• **ASSIGNMENT**
Each line from the one containing "pensar en capas." through the last line of the data below is to be written out verbatim, and nothing more.

# # # # # # #

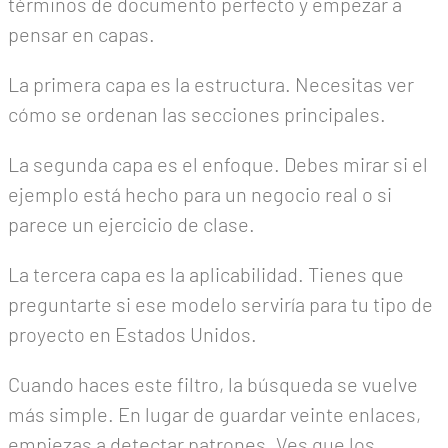
términos de documento perfecto y empezar a
pensar en capas.
La primera capa es la estructura. Necesitas ver
cómo se ordenan las secciones principales.
La segunda capa es el enfoque. Debes mirar si el
ejemplo está hecho para un negocio real o si
parece un ejercicio de clase.
La tercera capa es la aplicabilidad. Tienes que
preguntarte si ese modelo serviría para tu tipo de
proyecto en Estados Unidos.
Cuando haces este filtro, la búsqueda se vuelve
más simple. En lugar de guardar veinte enlaces,
empiezas a detectar patrones. Ves que los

# # # # # # #

• **ANSWER FOR THIS EXERCISE**
pensar en capas.
La primera capa es la estructura. Necesitas ver
cómo se ordenan las secciones principales.
La segunda capa es el enfoque. Debes mirar si el
ejemplo está hecho para un negocio real o si
parece un ejercicio de clase.
La tercera capa es la aplicabilidad. Tienes que
preguntarte si ese modelo serviría para tu tipo de
proyecto en Estados Unidos.
Cuando haces este filtro, la búsqueda se vuelve
más simple. En lugar de guardar veinte enlaces,
empiezas a detectar patrones. Ves que los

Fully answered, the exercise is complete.